I spent Memorial Day weekend at a beautiful wedding in New York's Catskills and visiting friends in NYC. I hiked, danced, stuffed my face, and had a grand 'ol time, but save for a short run in Central Park on my last day in town, I neglected to put in any work on my whole "One Month to Marathon" plan. Yikes.
Getting back to California was...complicated. Car keys were shipped overnight, flights were delayed, it was a mess. After retrieving keys, heading back to the airport, grabbing the car, and getting a few hours of work in, I decided to regain my sanity via a bit of a detour. To say I took the scenic route back to the Central Valley would be an understatement - I actually veered hours out of the way.
I've wanted to do a run at Mt. Tam (full name: Mt. Tamalpais) for a while. Since I had yet to do any substantial hill work, a 7 mile loop (with a 1,600' elevation gain) seemed like a great idea at the time. (Plus, the drive in to the trailhead involved winding roads and gorgeous views, like the shot above that overlooks Stinson Beach.)
The drive from SF took me over the Golden Gate, through Mill Valley, and onto the winding, eucalyptus scented Highway 1. After a beautiful drive in and a quick pass through Stinson Beach (which is super cute and beachy), I ditched the truck at the park and started out on the Dipsea Trail.
The guide I used wasn't kidding when it said the elevation starts right away - but you get to pass through an awesome thicket of trees (above) before hitting stairs, then hills, and then more stairs, until hopping on the next trail section. The view below is a look back at where I'd just run, still on the Dipsea Trail potion of the loop (it also happens to be the moment I decided that, yep, this was a fantastic idea).

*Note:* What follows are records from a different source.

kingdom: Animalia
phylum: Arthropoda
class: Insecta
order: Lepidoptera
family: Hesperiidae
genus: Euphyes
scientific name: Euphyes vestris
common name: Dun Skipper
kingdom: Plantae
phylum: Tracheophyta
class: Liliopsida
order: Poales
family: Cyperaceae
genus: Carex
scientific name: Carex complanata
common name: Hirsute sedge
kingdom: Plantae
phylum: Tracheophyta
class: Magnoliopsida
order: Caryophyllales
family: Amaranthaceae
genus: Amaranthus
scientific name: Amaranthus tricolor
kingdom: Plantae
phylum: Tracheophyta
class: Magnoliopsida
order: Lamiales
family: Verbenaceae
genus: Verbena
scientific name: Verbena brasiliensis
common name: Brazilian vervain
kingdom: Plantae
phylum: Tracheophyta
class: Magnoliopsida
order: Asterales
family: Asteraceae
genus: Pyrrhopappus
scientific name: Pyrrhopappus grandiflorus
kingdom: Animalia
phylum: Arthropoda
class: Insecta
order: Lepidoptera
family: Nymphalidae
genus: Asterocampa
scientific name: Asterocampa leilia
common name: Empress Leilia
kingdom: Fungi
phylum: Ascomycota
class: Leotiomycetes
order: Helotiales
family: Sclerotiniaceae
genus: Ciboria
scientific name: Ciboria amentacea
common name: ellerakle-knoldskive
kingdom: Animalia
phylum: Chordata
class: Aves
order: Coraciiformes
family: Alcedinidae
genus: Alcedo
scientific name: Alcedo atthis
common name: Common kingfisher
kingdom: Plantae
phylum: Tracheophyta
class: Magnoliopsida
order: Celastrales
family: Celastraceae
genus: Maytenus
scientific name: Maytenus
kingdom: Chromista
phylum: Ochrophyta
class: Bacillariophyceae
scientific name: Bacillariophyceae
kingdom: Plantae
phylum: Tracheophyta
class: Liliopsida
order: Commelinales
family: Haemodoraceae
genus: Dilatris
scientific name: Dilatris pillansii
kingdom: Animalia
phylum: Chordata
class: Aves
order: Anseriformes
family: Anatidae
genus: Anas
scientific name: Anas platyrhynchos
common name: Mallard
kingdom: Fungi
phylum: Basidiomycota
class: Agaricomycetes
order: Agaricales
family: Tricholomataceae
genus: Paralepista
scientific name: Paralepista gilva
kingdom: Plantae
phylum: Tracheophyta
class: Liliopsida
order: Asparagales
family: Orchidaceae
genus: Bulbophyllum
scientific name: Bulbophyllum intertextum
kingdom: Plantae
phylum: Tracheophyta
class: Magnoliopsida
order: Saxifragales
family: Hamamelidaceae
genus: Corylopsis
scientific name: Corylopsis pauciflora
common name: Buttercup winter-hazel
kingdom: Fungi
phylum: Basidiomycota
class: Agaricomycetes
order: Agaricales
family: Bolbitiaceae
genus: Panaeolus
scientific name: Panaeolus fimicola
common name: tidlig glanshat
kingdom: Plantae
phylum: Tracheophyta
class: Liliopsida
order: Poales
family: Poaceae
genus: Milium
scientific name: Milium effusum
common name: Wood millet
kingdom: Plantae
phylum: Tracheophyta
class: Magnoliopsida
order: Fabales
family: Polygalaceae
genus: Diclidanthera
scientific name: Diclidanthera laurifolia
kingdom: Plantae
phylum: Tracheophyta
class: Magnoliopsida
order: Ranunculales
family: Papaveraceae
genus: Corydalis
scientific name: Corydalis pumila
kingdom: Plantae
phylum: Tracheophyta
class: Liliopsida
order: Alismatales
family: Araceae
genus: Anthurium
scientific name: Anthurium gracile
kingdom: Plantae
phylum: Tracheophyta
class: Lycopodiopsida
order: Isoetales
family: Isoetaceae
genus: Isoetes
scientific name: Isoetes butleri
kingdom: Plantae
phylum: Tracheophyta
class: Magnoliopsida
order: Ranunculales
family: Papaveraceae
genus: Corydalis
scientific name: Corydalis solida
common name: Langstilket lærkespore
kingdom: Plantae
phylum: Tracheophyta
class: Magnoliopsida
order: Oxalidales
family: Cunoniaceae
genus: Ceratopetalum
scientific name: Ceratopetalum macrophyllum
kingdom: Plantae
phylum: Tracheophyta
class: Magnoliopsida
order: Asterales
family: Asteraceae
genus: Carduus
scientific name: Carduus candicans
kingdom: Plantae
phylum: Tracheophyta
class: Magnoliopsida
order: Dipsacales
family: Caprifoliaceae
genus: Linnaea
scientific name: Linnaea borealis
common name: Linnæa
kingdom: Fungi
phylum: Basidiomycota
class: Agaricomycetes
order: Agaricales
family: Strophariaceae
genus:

After the Dipsea, the loop transfers to Steep Ravine. I should have known that any trail with the word "steep" (particularly one you're attempting to run) is something to be feared. While the climb for the next few miles was brutal, the scenery was absolutely incredible. Being a weekday (and mid-day at that) I had the place to myself.
The trail is full of awesome features: multiple wooden bridges, trickling streams, tiny waterfalls, giant redwoods, tons of ferns, a 10 foot ladder to scale, and just SO much green.
Just when you think you've had enough of steps, you enter a series of switchbacks - which, despite being gorgeous, made me: 1. realize that I'm still not in marathon shape, and 2. wish I was back on the stairs. That being said, the place was absolutely incredible, and the experience of running it brought me back to Earth and the reality that I still have a lot of work (and miles) to put in before June 14.
After Steep Ravine, the trail spit me out (a sweaty, wheezing, grinning mess) at a park ranger station, where the loop crosses over the Panoramic Highway and onto the Matt Davis Trail. It was there that I saw the first of many signs warning about rattlesnakes, mountain lions, and that perhaps venturing on the trail alone was ill advised.
For the remaining miles in the woods, I was pretty certain a mountain lion was stalking me down. I forgot headphones so I improvised, singing a song about how I might have been unprepared and running alone, but was too young to die by giant cat. It had a hook, key changes and everything. Things were getting kinda weird.
The downhill descent had begun, and the sections of shady forest were interspersed with golden California hills and killer views of the coast. The final miles of the loop were a mix of grassy hillside views and wooden steps through the final stretch of woods. Then somewhat suddenly, you're back on the street in Stinson Beach.
I loved the whole experience, and hope to build up my endurance enough to be able to attempt a longer loop, which apparently has awesome views of San Francisco from the summit of Mt. Tam.
I passed on getting lunch in town, in favor of trying to beat rush hour traffic (spoiler alert: I failed miserably). If I had this day to do again, I would sit for a bit more along the ocean and stop in at one of Stinson Beach's outdoor food spots for a bite.
There were incredible views on the run, and the scenery on the drive back didn't disappoint either. The photo below is just a few miles from the trailhead, heading back on Highway 1.
Interested in trying out the trail?
The Mt. Tam State Park and Watershed page of Trailstompers.com has info on the area in general; scroll down to "Favorite Run #1" for step by step instructions on this entire loop. I found the directions to be really helpful, and would recommend taking a screenshot of the instructions on your phone, as you might lose service in some spots. Happy trails!